-------- Text under study

5,6-Dichloro-1-β-D-ribofuranosylbenzimidazole
- Names: IUPAC name 5,6-Dichloro-1-(β-D-ribofuranosyl)-1H-1,3-benzimidazole

Identifiers
- CAS Number: 53-85-0;
- 3D model (JSmol): Interactive image;
- ChEBI: CHEBI:49852;
- ChEMBL: ChEMBL375530;
- ChemSpider: 5683;
- DrugBank: DB08473;
- IUPHAR/BPS: 5178;
- PubChem CID: 5894;
- UNII: 8153319T3Q;
- CompTox Dashboard (EPA): DTXSID50967472 ;

Properties
- Chemical formula: C_{12}H_{12}Cl_{2}N_{2}O_{4}
- Molar mass: 319.14 g/mol

= 5,6-Dichloro-1-β-D-ribofuranosylbenzimidazole =

5,6-Dichloro-1-β-D-ribofuranosylbenzimidazole (DRB) is a chemical compound that inhibits transcription elongation by RNA Polymerase II. Sensitivity to DRB is dependent on DRB sensitivity inducing factor (DSIF), negative elongation factor (NELF), and positive transcription elongation factor b (P-TEFb). DRB is a nucleoside analog and also inhibits some protein kinases.

----------------
-------- Recorded data

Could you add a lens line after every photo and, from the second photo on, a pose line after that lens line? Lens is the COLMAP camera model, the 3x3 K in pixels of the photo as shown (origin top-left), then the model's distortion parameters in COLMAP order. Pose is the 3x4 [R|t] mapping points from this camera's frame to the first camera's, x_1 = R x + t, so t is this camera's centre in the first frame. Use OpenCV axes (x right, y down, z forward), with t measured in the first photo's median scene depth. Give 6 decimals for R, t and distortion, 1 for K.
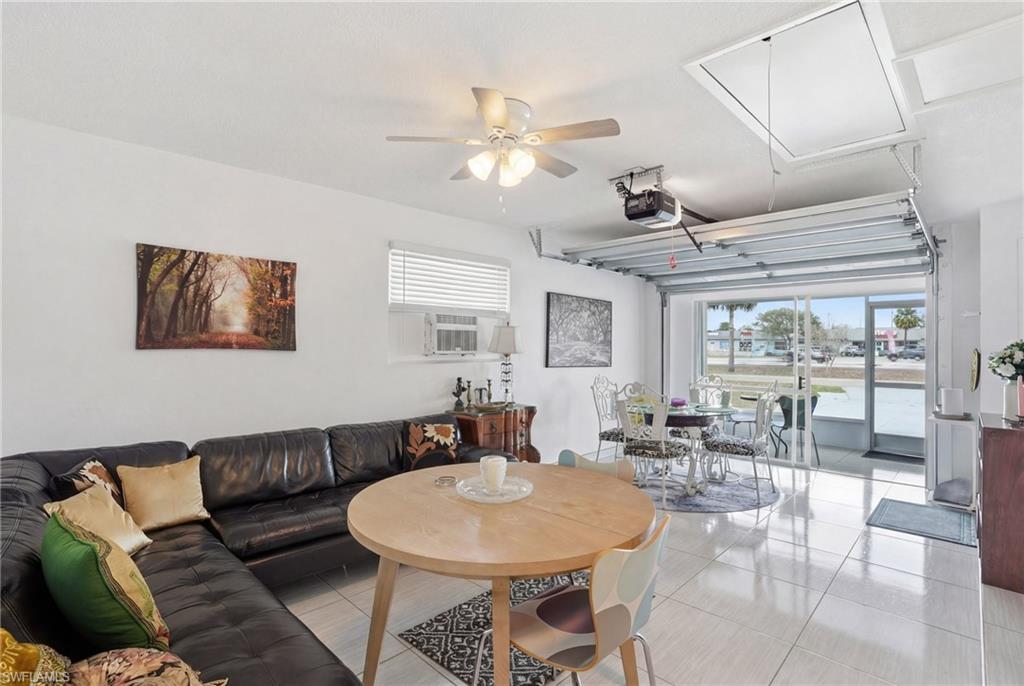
lens RADIAL K [[481.5, 0, 512.5], [0, 481.5, 343.8], [0, 0, 1]] dist [-0.029158, 0.003436]
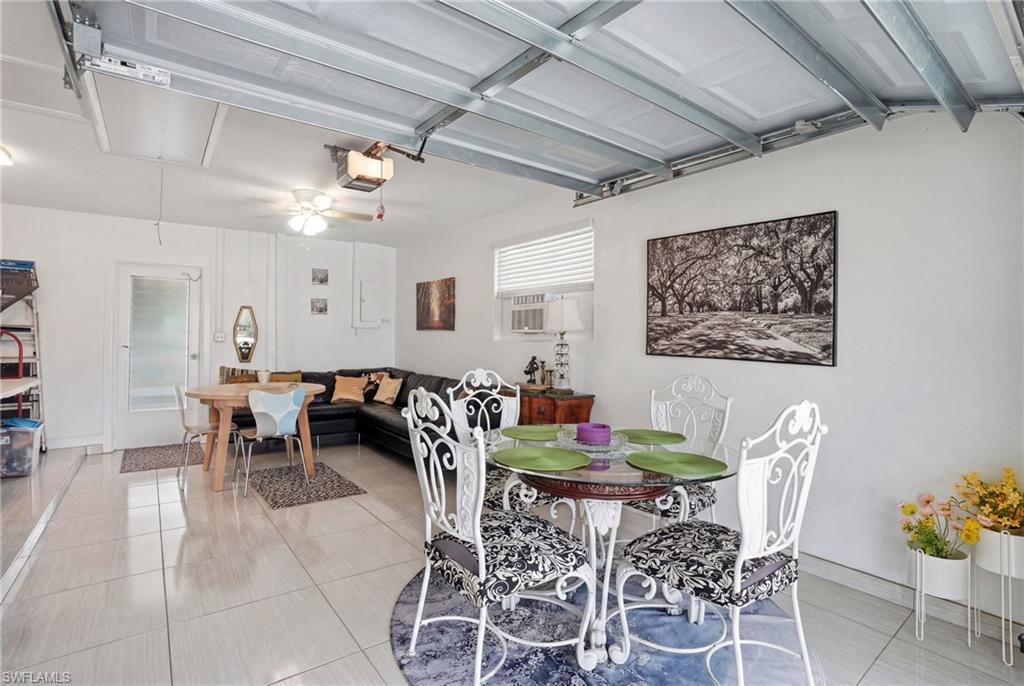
lens RADIAL K [[481.5, 0, 507.1], [0, 481.5, 335.8], [0, 0, 1]] dist [-0.029158, 0.003436]
pose [[-0.104432, -0.011893, -0.994461, 0.884336], [-0.005190, 0.999921, -0.011414, 0.038197], [0.994518, 0.003969, -0.104485, 1.032496]]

----------------

_Brief 1_
From the DRB entry, reproduce the passage that begins at the words "5,6-Dichloro-1-β-D-ribofuranosylbenzimidazole (DRB) is" and ends after the words "some protein kinases.".
_Brief 2_
In the DRB entry, what is the compound's molar mass?

_Exercise result 1_
5,6-Dichloro-1-β-D-ribofuranosylbenzimidazole (DRB) is a chemical compound that inhibits transcription elongation by RNA Polymerase II. Sensitivity to DRB is dependent on DRB sensitivity inducing factor (DSIF), negative elongation factor (NELF), and positive transcription elongation factor b (P-TEFb). DRB is a nucleoside analog and also inhibits some protein kinases.

_Exercise result 2_
319.14 g/mol